As academias também refletiram essa mudança. “Tive 50% de aumento nas matrículas nas últimas semanas”, diz Gabriela Olive, dona de uma franquia da rede Pure Pilates. “As pessoas vêm pelo amor ou pela dor: estão vendo que existe uma necessidade do corpo de se mexer. Não dá para ficar parado. Começa a doer tudo”, afirma ela.
Os vacinados, segundo ela, foram os primeiros a querer voltar para o pilates, logo após o início da imunização. Gabriela notou que os alunos mais velhos, que já haviam recebido a vacina, começaram a voltar com força nesses primeiros meses do ano.
A fabricação de bebidas não alcoólicas, dietéticas ou de baixa calorias teve crescimento de 17,3% em março na comparação com março de 2020, segundo a associação do setor. Nessa onda, a Coca-Cola resolveu lançar uma nova receita da Coca-Cola Sem Açúcar. A ideia é aproximar cada vez mais a bebida ao sabor do refrigerante original.
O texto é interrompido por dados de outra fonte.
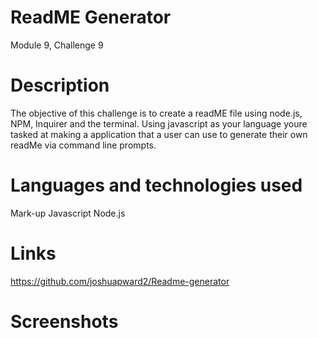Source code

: # ReadME Generator

Module 9, Challenge 9

# Description

The objective of this challenge is to create a readME file using node.js, NPM, Inquirer and the terminal.   Using javascript as your language youre tasked at making a application that a user can use to generate their own readMe via command line prompts.

# Languages and technologies used

Mark-up
Javascript
Node.js


# Links

https://github.com/joshuapward2/Readme-generator


# Screenshots

![]()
Mas para emagrecer não adianta apenas trocar o refrigerante com açúcar pelo diet, segundo a endocrinologista Gabriella Schettini. “Os alimentos industrializados – e os refrigerantes são um deles – aumentam a inflamação corporal. Nosso corpo produz substâncias que, na pessoa obesa, se tornam inflamatórias. E os industrializados pioram essa inflamação”, explica a médica.
Ela diz que é louvável tirar o açúcar da dieta. Mas o importante é mudar de estilo de vida: cozinhar mais, comer mais natural, se mexer mais. “Muitas vezes, o alimento diet é até mais calórico que o normal. Para deixá-lo palatável, muitas vezes se acrescentam outros ingredientes que são tão maléficos quanto.”